3.1. Kollaps der EU-Produktion
Die inländische Produktionsmenge (in Stück) fiel um dramatische 78,3 % von 135,7 Mio. Stück (2015) auf 29,5 Mio. Stück (2025). Der Produktionswert sank entsprechend um 57,2 % von 1,51 Mrd. EUR auf 0,64 Mrd. EUR. Dieser Rückgang erklärt einen Großteil des steigenden Bedarfs an Importen.
3.2. Extreme Steigerung der Nettoreimportquote
Als direkte Folge des Produktionsrückgangs und trotz sinkender Importvolumina stieg die Nettoreimportquote (Anteil der Nettoumfänge am Gesamtkonsum) von 14,0 % im Jahr 2015 auf 66,9 % im Jahr 2025 – eine Steigerung um 378,5 %. Die EU bezieht nun mehr als zwei Drittel ihres Bedarfs an Herrenhemden aus dem Ausland.
Entwicklung der Nettoreimportquote
3.3. Spezialisierung und Konzentration in der EU
Die Daten zur Spezialisierung im Jahr 2025 zeigen, dass nur noch wenige EU-Länder einen komparativen Vorteil (RCA > 1) bei der Herstellung von Herrenhemden besitzen. Dänemark (RCA 3,61) und Italien (RCA 1,71) führen. Die Konzentration der Importe (gemessen am HHI-Index) nahm zu (von 1.331 auf 1.694), was eine stärkere Abhängigkeit von weniger Lieferantenländern signalisiert, während die Exporte weniger konzentriert wurden (HHI von 1.033 auf 801).

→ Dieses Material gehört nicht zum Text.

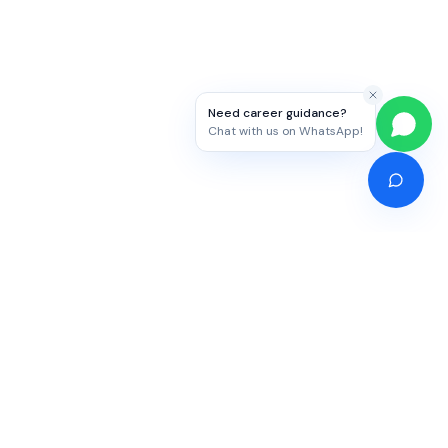
Need career guidance?
Chat with us on WhatsApp!
Competitive Exams
Study Abroad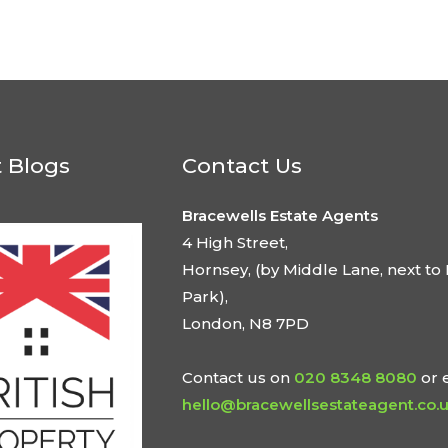
t Blogs
Contact Us
Bracewells Estate Agents
4 High Street,
Hornsey, (by Middle Lane, next to 
Park),
London, N8 7PD
Contact us on
020 8348 8080
or 
hello@bracewellsestateagent.co.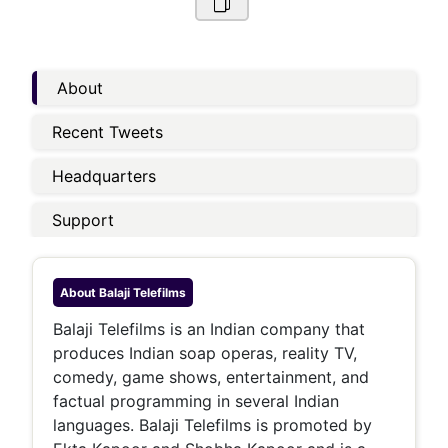
About
Recent Tweets
Headquarters
Support
About
Balaji Telefilms
Balaji Telefilms is an Indian company that
produces Indian soap operas, reality TV,
comedy, game shows, entertainment, and
factual programming in several Indian
languages. Balaji Telefilms is promoted by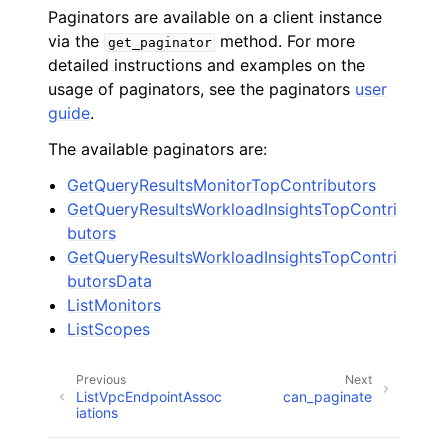
Paginators are available on a client instance
via the
method. For more
get_paginator
detailed instructions and examples on the
usage of paginators, see the paginators
user
guide
.
The available paginators are:
GetQueryResultsMonitorTopContributors
GetQueryResultsWorkloadInsightsTopContri
butors
GetQueryResultsWorkloadInsightsTopContri
butorsData
ListMonitors
ListScopes
Previous
Next
ListVpcEndpointAssoc
can_paginate
iations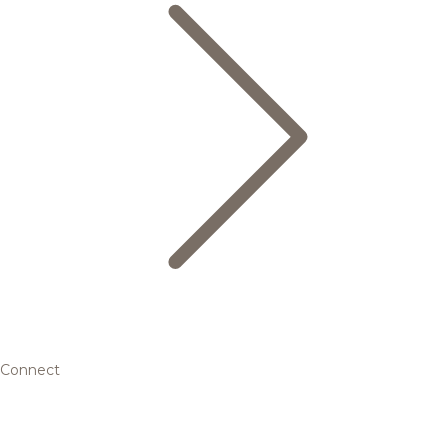
Connect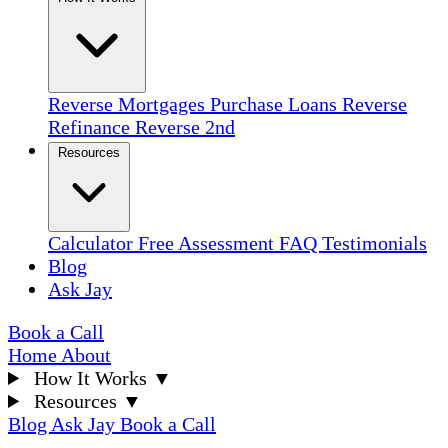
Reverse Mortgages
Purchase Loans
Reverse
Refinance
Reverse 2nd
Resources
Calculator
Free Assessment
FAQ
Testimonials
Blog
Ask Jay
Book a Call
Home
About
How It Works
▼
Resources
▼
Blog
Ask Jay
Book a Call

Spezialisierung der EU-Mitgliedstaaten
Schlussfolgerung
Der EU-Markt für Herrenhemden (CN 6205) hat sich zwischen 2015 und 2025 fundamental verändert. Er ist geprägt von einer Preissteigerung trotz rückläufiger Volumina, einer geopolitischen Neuordnung der Handelsströme mit Bangladesh als neuem Hauptlieferanten und dem Rückgang des Brexit-bedingten Handels mit dem Vereinigten Königreich. Am gravierendsten ist jedoch der Zusammenbruch der heimischen Produktion, der die EU in eine extreme Importabhängigkeit (Nettoreimportquote von ~67 %) gedrängt hat. Diese Entwicklung erhöht die Anfälligkeit der EU-Lieferketten, macht den Markt aber auch zu einem bedeutenden Absatzmarkt für globale Produzenten. Die Zukunft der Branche in der EU scheint sich auf hochwertige Nischenprodukte und Exporte zu konzentrieren, während der Massenmarkt fast vollständig importiert wird.